« Souviens-toi que tous les instants qui nous ont couronnés toutes les routes radieuses que nous avons ouvertes iront sans fin vers leur lieu anxieux vers leur bouton en fleur à l’horizon et que de cette quête exténuante et précise nous n’aurons d’autre signe que de savoir qu’elle ira là où l’un pour l’autre nous aurons vécu »
Mário Cesariny
Le compte a rebours est parti tellement de fois, que nous donnons désormais tous les chiffes en vrac. La détonation n’a pas encore percé les tympans, mais la tension monte, monte, monte… jusqu’à prendre les traits du règlement de comptes. À l’intérieur comme à l’extérieur du Palais, tout le monde a commencé à protester. Le roi Ubu proteste contre ceux qui ont l’audace de le critiquer, ses rats qui le voient couler protestent, ses rivaux qui ne savent plus pour quel candidat voter protestent, ses employés (des magistrats aux diplomates, en passant par les policiers) qui n’ont pas les moyens de travailler protestent, ses sujets qui n’ont pas de travail pour se faire exploiter protestent, ses ennemis qui ne savent plus quoi faire protestent. Et les rares qui restent silencieux savent déjà que bientôt viendra leur tour de protester.
Grande est la confusion sous les cieux, mais on ne peut pas dire que la situation soit prometteuse. Le feu grec reste mystérieux, tandis que dans la boutique en bas de chez soi ne restent disponibles que de secs biscuits [tarallucci] italiens. Plus que critiquer, on déplore. Plus que prétendre, on demande. Plus que blasphémer, on prie. Et si les « sacro saintes » revendications ne sont pas écoutées, patience ; on se serrera la ceinture.
Et quand les derniers trous seront passés, qu’arrivera-t-il ?
Pour l’instant, la plupart du temps la colère qui éclate se dévore elle-même. Le nombre de malades et de suicides augmente inexorablement, tandis que les belles mains des assassins (et belles ne sont que celles qui ne portent pas d’uniforme) sortent rarement des poches. Comme si la vie, déçue par ses espoirs de survie et sans aucune autre perspective, était pressée d’en finir. Mais le suicide est une vocation et les pathologies durent trop longtemps. Il faut trouver une cible, un objectif commun contre lequel décharger toute cette rage qui s’accumule.
Malheureusement, ceux qui parviennent à la pointer, ce n’est pas nous. La voix intérieure qui nous susurre à la tête et au cœur se tait, elle semble s’être épuisée. A sa place s’élève, déformé, le vacarme environnant extérieur. Ce n’est pas une voix humaine qui questionne ce que nous entendons, mais un coassement qui se contente de rendre compte des propos des médias. Ces médias qui nous « informent » à domicile 24 heures sur 24, sur le politicien pour lequel voter, le fait divers sur lequel bavarder, l’opinion à exprimer, le slogan à répéter, le désir à réaliser, la chanson à fredonner, la marchandise à acquérir, le programme à regarder, le problème à résoudre, le livre à lire, la tragédie à déplorer, l’habit à endosser, le succès à célébrer, le personnage à admirer… Eh bien, on peut être certains qu’ils nous indiqueront aussi l’ennemi à haïr et à tuer. Ils le font déjà. Lorsque les écrans de télévision s’éteindront, les flammes brûleront plus les baraques des pauvres que les villas et les palais des riches.

Données fournies:
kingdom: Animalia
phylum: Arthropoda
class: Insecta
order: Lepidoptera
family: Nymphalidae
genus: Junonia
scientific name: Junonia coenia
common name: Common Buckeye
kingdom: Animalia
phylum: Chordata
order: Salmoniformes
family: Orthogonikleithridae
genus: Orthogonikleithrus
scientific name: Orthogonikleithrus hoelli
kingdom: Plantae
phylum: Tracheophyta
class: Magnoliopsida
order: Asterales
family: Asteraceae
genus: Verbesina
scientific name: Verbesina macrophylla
---
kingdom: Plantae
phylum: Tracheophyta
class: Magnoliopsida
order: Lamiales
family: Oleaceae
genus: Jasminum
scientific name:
...
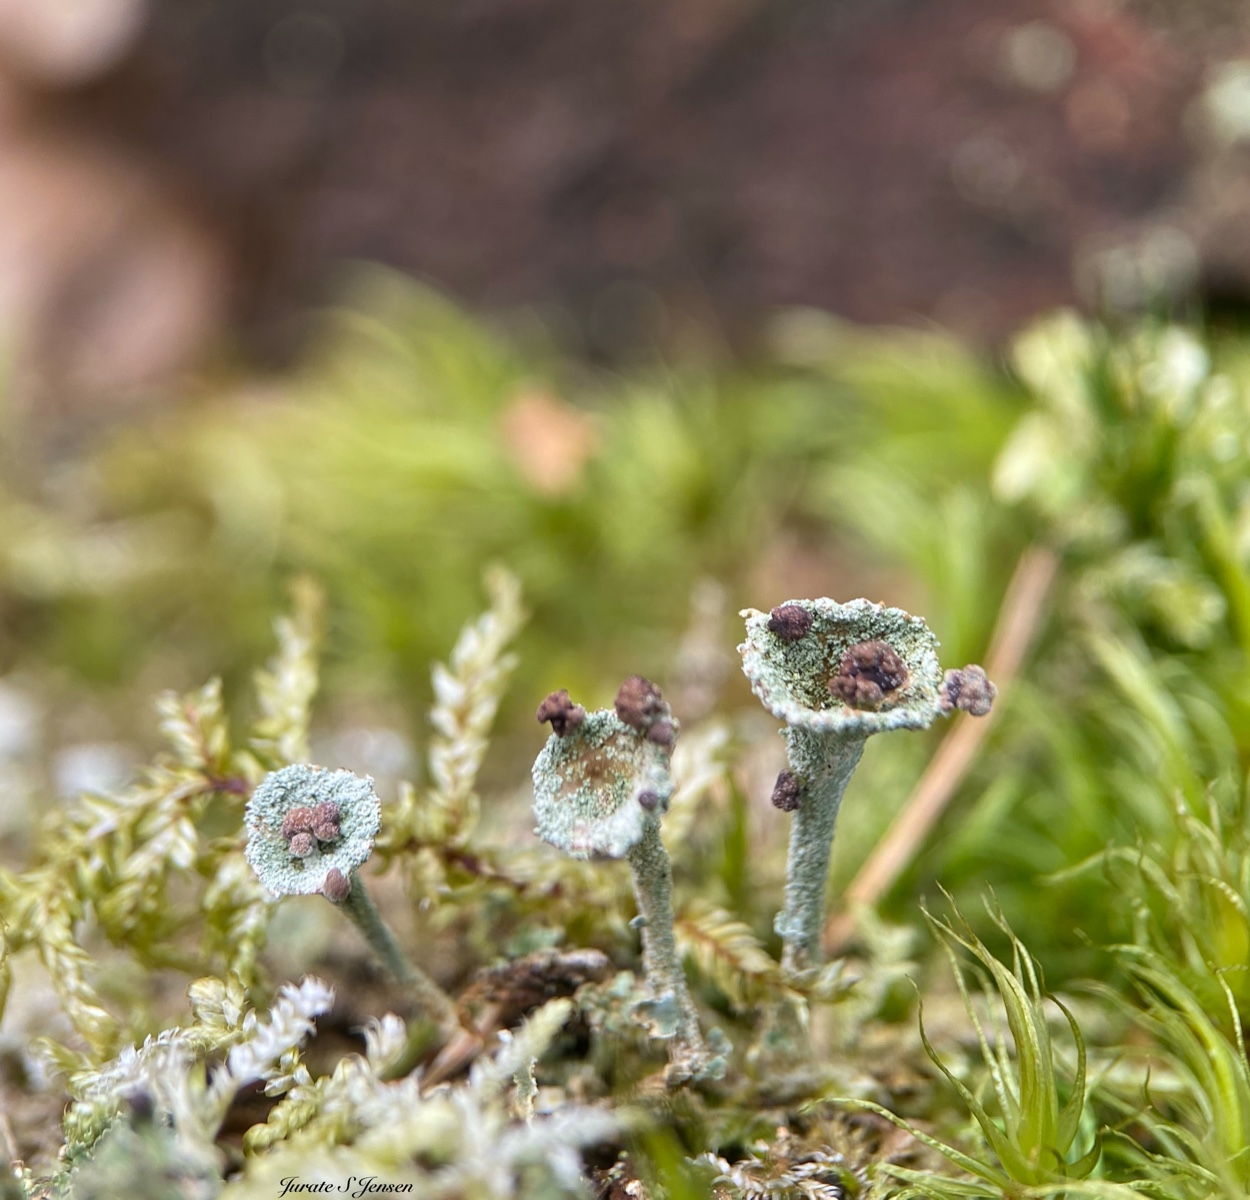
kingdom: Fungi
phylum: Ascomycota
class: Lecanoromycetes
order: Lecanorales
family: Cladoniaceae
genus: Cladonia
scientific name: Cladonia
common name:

Travail demandé:
(1) Dans le texte sur la colère et les médias, quels produits restent disponibles dans la boutique en bas de chez soi ?
(2) Résumez en deux phrases le texte sur la colère et les médias.
(3) Reprenez le texte sur la colère et les médias à partir de sa dernière phrase et poursuivez-le.
Les données ne sont pas nécessaires pour ce travail.

Réponses par tâche:
(1) Il ne reste que de secs biscuits italiens, des tarallucci.

(2) La tension monte et tout le monde proteste, à l'intérieur comme à l'extérieur du Palais, du roi Ubu jusqu'à ses sujets sans travail, tandis que la colère qui éclate se dévore le plus souvent elle-même. La voix intérieure s'étant tue, ce sont les médias qui dictent déjà quoi penser, acheter et admirer, et ils désignent aussi l'ennemi à haïr et à tuer.

(3)
Pendant ce temps, dans notre petit coin du mouvement, tout se passe comme d’habitude. Nous, « enfermés dans notre tour d’ivoire », perdons notre temps à courir derrière des rêves toujours plus irréalisables (« Je conseille aux idées élevées de se munir d’un parachute », disait un bouffon aussi brillant que putride). D’autres, immergés dans leur flaque de merde, dépensent le leur en ayant recours à une réalité toujours plus misérable (peut-être faudrait-il aussi prévenir les idées basses que l’ascenseur est hors service). C’est une question de priorité, en somme.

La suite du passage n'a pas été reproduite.